Looking back, one can argue that the 2002 riots could have been handled better. But in Modi’s defence it can be said that he was just a few months into administration, having become the chief minister a few months before. Also, his response to seek the army’s help within 72 hours of the riots was by no standard a belated action; other state governments facing a similar situation had taken a much longer time in the past. Modi had even reached out to neighbouring states for assistance.
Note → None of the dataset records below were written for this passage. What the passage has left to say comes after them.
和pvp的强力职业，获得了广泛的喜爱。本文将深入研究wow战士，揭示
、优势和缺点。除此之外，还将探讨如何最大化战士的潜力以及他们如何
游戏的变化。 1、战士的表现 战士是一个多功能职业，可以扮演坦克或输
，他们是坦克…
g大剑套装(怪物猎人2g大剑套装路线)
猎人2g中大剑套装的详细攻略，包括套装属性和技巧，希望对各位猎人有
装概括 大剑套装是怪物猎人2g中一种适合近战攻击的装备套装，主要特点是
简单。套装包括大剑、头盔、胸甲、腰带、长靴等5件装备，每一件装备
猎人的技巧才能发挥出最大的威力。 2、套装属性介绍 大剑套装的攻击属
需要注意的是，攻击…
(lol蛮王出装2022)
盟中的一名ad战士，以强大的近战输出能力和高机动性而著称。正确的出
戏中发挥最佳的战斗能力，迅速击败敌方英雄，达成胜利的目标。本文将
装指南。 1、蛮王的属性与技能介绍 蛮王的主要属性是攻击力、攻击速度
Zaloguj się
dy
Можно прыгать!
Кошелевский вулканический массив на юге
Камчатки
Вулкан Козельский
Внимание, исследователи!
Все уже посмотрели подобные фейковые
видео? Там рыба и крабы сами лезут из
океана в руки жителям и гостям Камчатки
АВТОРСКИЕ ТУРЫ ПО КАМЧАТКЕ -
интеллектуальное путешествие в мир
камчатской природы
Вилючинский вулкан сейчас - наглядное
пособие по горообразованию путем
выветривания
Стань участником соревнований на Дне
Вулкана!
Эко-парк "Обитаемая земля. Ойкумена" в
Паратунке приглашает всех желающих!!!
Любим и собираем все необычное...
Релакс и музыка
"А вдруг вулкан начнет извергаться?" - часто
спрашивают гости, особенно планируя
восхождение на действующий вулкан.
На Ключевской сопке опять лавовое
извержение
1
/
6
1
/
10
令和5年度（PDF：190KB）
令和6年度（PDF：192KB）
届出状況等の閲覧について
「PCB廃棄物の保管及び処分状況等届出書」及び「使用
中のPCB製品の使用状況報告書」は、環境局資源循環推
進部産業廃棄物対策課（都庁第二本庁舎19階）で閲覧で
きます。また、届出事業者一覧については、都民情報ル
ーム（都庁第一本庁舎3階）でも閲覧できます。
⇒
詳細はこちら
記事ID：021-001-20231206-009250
Prime Minister Narendra Modi. Image courtesy @BJP4India/Twitter

The response of the Congress-ruled states to the Gujarat riots has been interesting: On 1 March 2002, Modi appealed for help to Madhya Pradesh, Rajasthan and Maharashtra — all Congress-ruled states then led by Digvijaya Singh, Ashok Gehlot and Vilasrao Deshmukh, respectively. While Vilasrao Deshmukh did lend some forces, Digvijaya Singh and Ashok Gehlot refused to do anything. The government of Madhya Pradesh, in fact, took 13 days to respond and turn down the request!

Despite his criminal indifference, Digvijaya Singh’s ‘secular’ credentials remained unsullied. But Modi was in for a ‘special treatment’. He did everything he could to win over his critics, to salvage his image. Nilanjan Mukhopadhyay writes in his book Narendra Modi: The Man, The Times, “As I walked into his (Modi’s) office, he made me forget that I had come to meet the chief minister of a significant state and that he was a political leader of considerable eminence… Modi’s warmth towards me had a personal touch… his choice of words, expressions on his face and the overall body language touched a personal chord in me.” Yet, when Mukhopadhyay came out of the meeting, he was not willing to grant Modi any redemption — he thought Modi was evasive on the riots. He refused to give him the “benefit of doubt” despite understanding that “his reticence was due to the legal maze that surrounded the issues relating to the riots in 2002”.

As one reads Mukhopadhyay further, he seems to echo the sentiments of Ashis Nandy. The noted sociologist, in his May 2002 essay in Seminar, recalled an interview with Modi when he was “a nobody, a small-time RSS pracharak trying to make it as a small-time BJP functionary”. Nandy wrote, “I came out of the interview shaken and told (Achyut) Yagnik that, for the first time, I had met a textbook case of a fascist and a prospective killer, perhaps ever a mass murderer.”

Now, that’s called execution, Left-liberal style! No looking at data, no cross-checking of facts. Everything is predetermined. Much like the fate of Mohandas Karamchand Gandhi who — despite being a Mahatma and regardless of doing everything in favour of the Khilafat movement — was seen by a prominent Muslim leader of the time as “inferior to any Mussalman though he be without character”. Gandhi was born in a “wrong religion”. Likewise, Modi has been infected with a “wrong ideology”. There was no redemption for Gandhi. And there couldn’t have been one for Modi.